Configuration WLASL Retrieval DCG
Angle priors only + masking 45.1
Angle + keypoint + distance + masking 48.5
All priors + masking + var/cov 49.9
All priors + masking + var/cov + adversarial 50.7

Removing masking leads to a significant drop in retrieval performance (48.5 → 46.3), confirming that masked learning is critical for robust representations.

Sign Language Translation (As Frozen Feature Extractor)

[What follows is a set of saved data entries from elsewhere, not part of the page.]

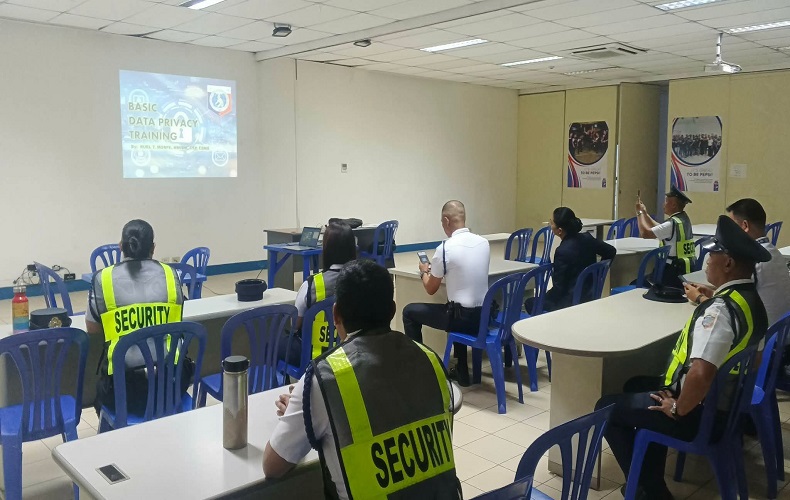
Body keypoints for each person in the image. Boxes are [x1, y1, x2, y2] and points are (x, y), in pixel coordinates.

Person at [595, 215, 770, 499]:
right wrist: (712, 296)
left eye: (713, 253)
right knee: (635, 385)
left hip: (702, 417)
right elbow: (755, 359)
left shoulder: (719, 312)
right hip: (728, 410)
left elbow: (701, 374)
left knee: (605, 407)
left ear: (728, 263)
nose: (707, 259)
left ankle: (650, 491)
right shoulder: (751, 301)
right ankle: (649, 476)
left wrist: (677, 408)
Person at [263, 260, 460, 500]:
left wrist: (302, 414)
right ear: (392, 311)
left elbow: (272, 467)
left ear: (336, 314)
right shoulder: (431, 360)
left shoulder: (323, 379)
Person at [86, 220, 186, 416]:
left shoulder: (103, 279)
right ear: (153, 248)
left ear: (121, 246)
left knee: (98, 395)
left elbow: (93, 329)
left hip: (124, 391)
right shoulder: (171, 274)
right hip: (171, 386)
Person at [402, 200, 489, 387]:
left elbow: (431, 288)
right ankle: (462, 370)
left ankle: (418, 367)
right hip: (483, 317)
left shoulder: (445, 248)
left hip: (461, 318)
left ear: (446, 220)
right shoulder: (484, 243)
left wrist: (424, 271)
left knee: (409, 312)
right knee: (456, 304)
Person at [684, 198, 790, 326]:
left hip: (760, 332)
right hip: (779, 331)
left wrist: (699, 298)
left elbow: (732, 313)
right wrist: (713, 292)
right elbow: (743, 296)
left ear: (745, 226)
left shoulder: (752, 261)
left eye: (732, 226)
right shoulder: (773, 252)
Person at [279, 221, 357, 365]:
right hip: (352, 353)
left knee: (274, 344)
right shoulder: (361, 280)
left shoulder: (311, 285)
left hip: (314, 357)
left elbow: (295, 325)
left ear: (326, 249)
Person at [538, 207, 616, 312]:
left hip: (569, 303)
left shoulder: (562, 251)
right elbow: (611, 251)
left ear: (559, 230)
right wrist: (599, 274)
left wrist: (543, 298)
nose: (550, 225)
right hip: (590, 295)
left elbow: (558, 288)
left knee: (530, 303)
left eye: (551, 223)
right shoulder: (588, 238)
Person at [636, 186, 695, 287]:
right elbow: (660, 228)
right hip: (685, 269)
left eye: (666, 201)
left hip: (671, 272)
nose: (664, 204)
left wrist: (639, 213)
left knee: (636, 282)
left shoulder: (672, 224)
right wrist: (645, 214)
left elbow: (645, 233)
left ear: (673, 205)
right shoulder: (682, 219)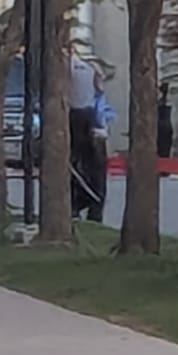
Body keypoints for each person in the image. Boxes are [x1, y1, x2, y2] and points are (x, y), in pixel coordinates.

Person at [67, 42, 106, 221]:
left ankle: (75, 205)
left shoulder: (65, 69)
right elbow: (100, 93)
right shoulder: (91, 67)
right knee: (93, 166)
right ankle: (95, 208)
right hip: (92, 118)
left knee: (74, 163)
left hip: (74, 116)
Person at [156, 82, 174, 158]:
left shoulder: (159, 103)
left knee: (162, 151)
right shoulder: (168, 101)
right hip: (167, 127)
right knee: (166, 151)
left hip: (161, 128)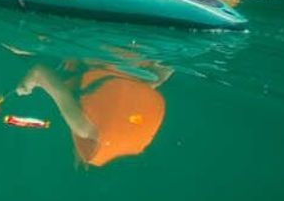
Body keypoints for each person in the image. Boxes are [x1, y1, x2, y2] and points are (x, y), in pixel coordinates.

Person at [15, 58, 170, 166]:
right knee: (18, 49)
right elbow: (39, 73)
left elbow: (158, 76)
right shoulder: (84, 129)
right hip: (101, 51)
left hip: (141, 59)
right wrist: (26, 85)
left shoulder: (141, 139)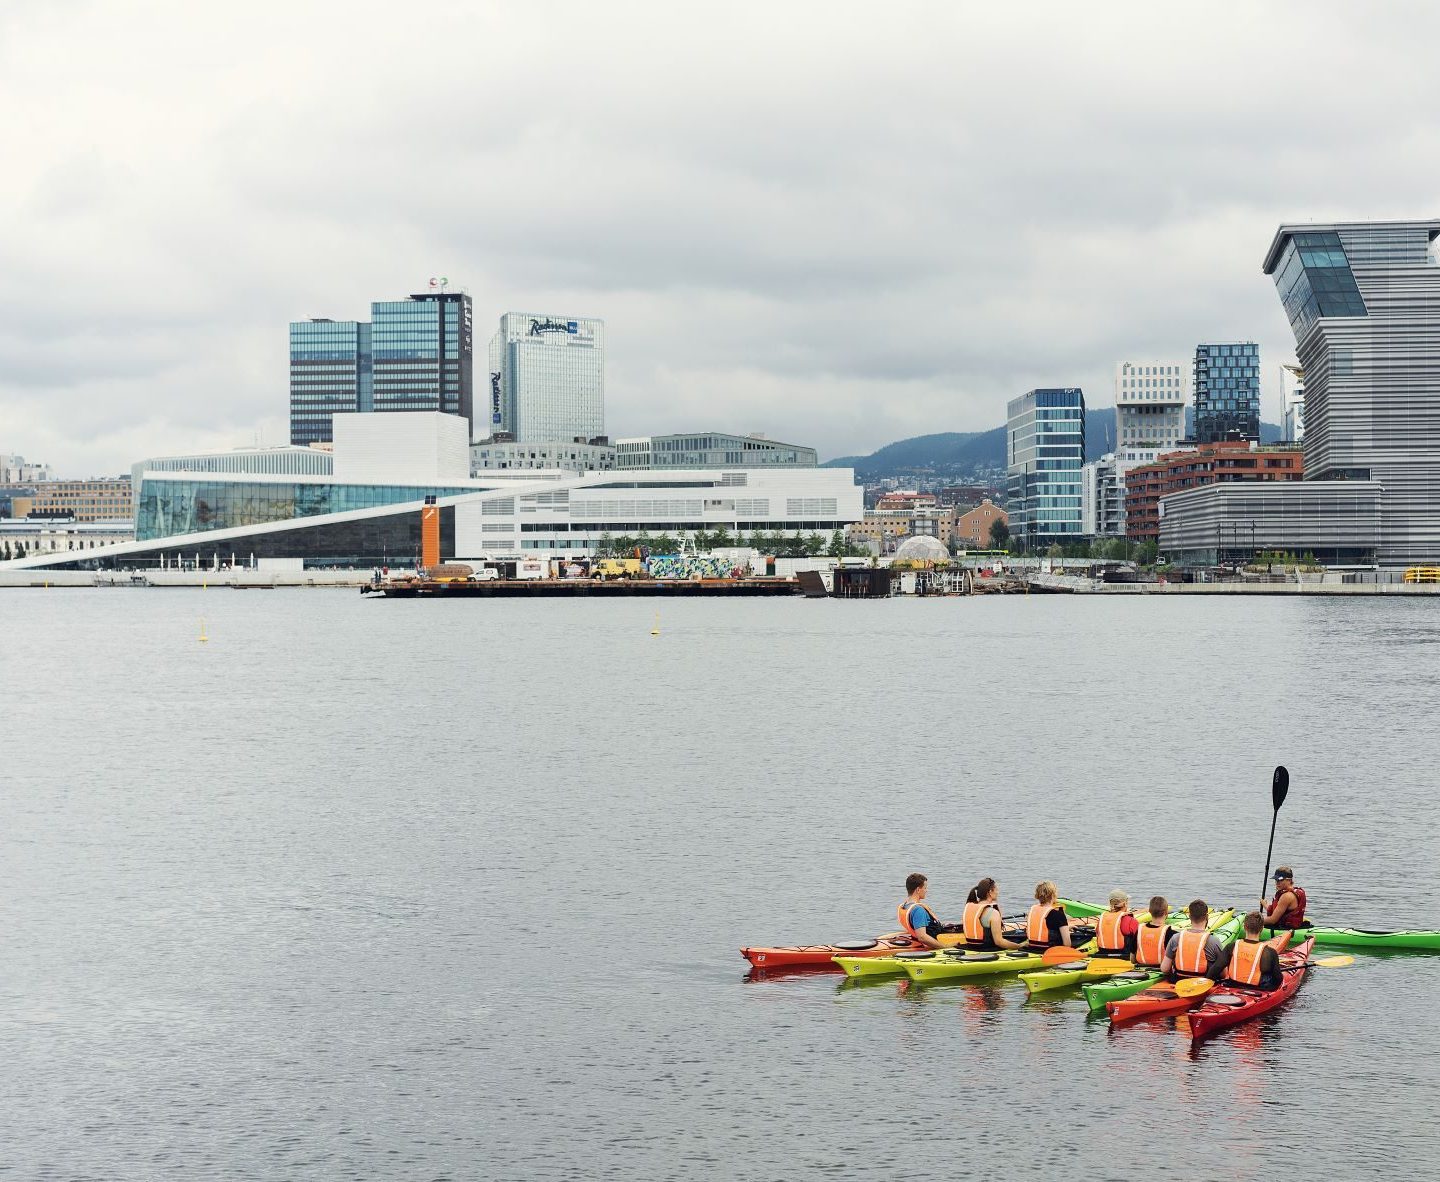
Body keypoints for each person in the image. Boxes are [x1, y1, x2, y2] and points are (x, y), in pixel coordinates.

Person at [1160, 899, 1227, 981]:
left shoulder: (1175, 938)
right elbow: (1223, 974)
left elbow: (1165, 968)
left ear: (1190, 917)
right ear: (1207, 917)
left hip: (1179, 981)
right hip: (1202, 985)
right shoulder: (1213, 941)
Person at [897, 873, 964, 949]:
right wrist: (945, 947)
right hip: (935, 940)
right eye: (925, 888)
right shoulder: (918, 910)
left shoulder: (905, 906)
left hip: (935, 932)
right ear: (918, 890)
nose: (926, 891)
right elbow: (922, 937)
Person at [1220, 911, 1283, 991]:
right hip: (1259, 990)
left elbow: (1215, 969)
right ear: (1262, 928)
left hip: (1233, 985)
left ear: (1244, 926)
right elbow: (1278, 980)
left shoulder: (1231, 947)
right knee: (1269, 975)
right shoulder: (1270, 952)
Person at [962, 878, 1025, 950]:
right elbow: (999, 942)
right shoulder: (993, 913)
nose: (998, 892)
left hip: (971, 946)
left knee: (1015, 933)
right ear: (990, 892)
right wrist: (1020, 946)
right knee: (1022, 937)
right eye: (996, 890)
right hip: (986, 948)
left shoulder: (971, 908)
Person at [1025, 881, 1085, 950]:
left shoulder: (1032, 911)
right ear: (1053, 895)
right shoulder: (1058, 914)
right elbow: (1067, 944)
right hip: (1050, 951)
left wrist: (1066, 928)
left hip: (1032, 948)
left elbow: (1044, 927)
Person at [1133, 895, 1177, 969]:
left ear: (1149, 911)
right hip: (1161, 970)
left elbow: (1132, 959)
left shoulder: (1139, 930)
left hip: (1140, 967)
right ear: (1166, 912)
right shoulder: (1172, 934)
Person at [1095, 889, 1140, 958]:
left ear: (1110, 903)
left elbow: (1097, 933)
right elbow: (1139, 940)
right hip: (1124, 956)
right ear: (1125, 903)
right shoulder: (1130, 921)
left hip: (1103, 954)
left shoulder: (1101, 919)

Backbone Phoenix14T BLEU-4 CSL-Daily BLEU-4
DinoV2 (LoRA) 19.42 12.96
SignRep (frozen) 20.38 16.33

BLEU-4 improves by 3.37 on CSL-Daily, with SignRep entirely frozen, eliminating the computational overhead of LoRA fine-tuning.

Highlights & Insights

  1. The "use skeleton during pretraining, discard at inference" strategy is highly elegant: Incorporating skeleton information as a self-supervised learning target rather than an input allows the model to acquire sign language domain knowledge without depending on keypoint extractors at inference time.
  2. The six-category prior design is comprehensive: Keypoints (spatial structure) + joint angles (finger flexion) + distance matrices (inter-hand interaction) + activity detection cover all major dimensions of sign language expression.
  3. Adversarial style-invariant learning is well-motivated: Background and signer appearance are major sources of interference in sign language understanding; explicitly filtering them via adversarial training substantially improves generalization.
  4. The class probability distribution is an elegant retrieval-to-recognition transfer mechanism: Class-level relationships are extracted from unsupervised retrieval similarity and used as soft labels to assist supervised recognition.
  5. The experimental coverage is broad and convincing: Recognition (3 datasets) + retrieval (3 datasets) + translation (3 datasets), all handled by a single frozen model, provides strong empirical support.

Limitations & Future Work

  1. Pretraining relies on a sign-language-specific pose estimation model to extract priors; low-quality keypoints may introduce noise.
  2. Pretraining on YouTube-SL-25 primarily covers Western sign languages; generalization to other sign language communities remains unexplored.
  3. The work focuses exclusively on isolated sign words; modeling continuous sign language at the sentence level is limited.
  4. The heuristic rules used for activity priors are relatively simple and may not handle all edge cases.
  5. The performance gap with NLA-SLR on WLASL2000 is narrow; validation across additional datasets is needed to confirm the advantage.
  • Supervised sign language recognition: I3D, ST-GCN, StepNet, NLA-SLR, etc.
  • Self-supervised skeleton-based learning: SignBERT, SignBERT+, BEST, Skeletor
  • Sign language translation pretraining: Sign2GPT, SignHiera, GFSLT-VLP
  • Video MAE: VideoMAE, Hiera MAE
  • Self-supervised representation regularization: VICReg, Barlow Twins

Rating

  • Novelty: ★★★★☆ — The idea of incorporating skeleton priors into MAE pretraining is novel; the systematic design of six prior categories and adversarial style-invariant learning demonstrate creative thinking.
  • Technical Depth: ★★★★☆ — Prior design is meticulous; the class probability distribution transfer from retrieval to recognition exhibits theoretical elegance.
  • Experimental Quality: ★★★★★ — Three major tasks, nine dataset configurations, thorough ablation studies; a single-modality model surpassing multi-modal methods is highly convincing.
  • Practicality: ★★★★★ — Single RGB model, no skeleton extraction required at inference, usable as a frozen feature extractor — highly practical.
  • Writing Clarity: ★★★★☆ — Overall clear, though the prior definition section involves heavy notation and presents a moderate barrier on first reading.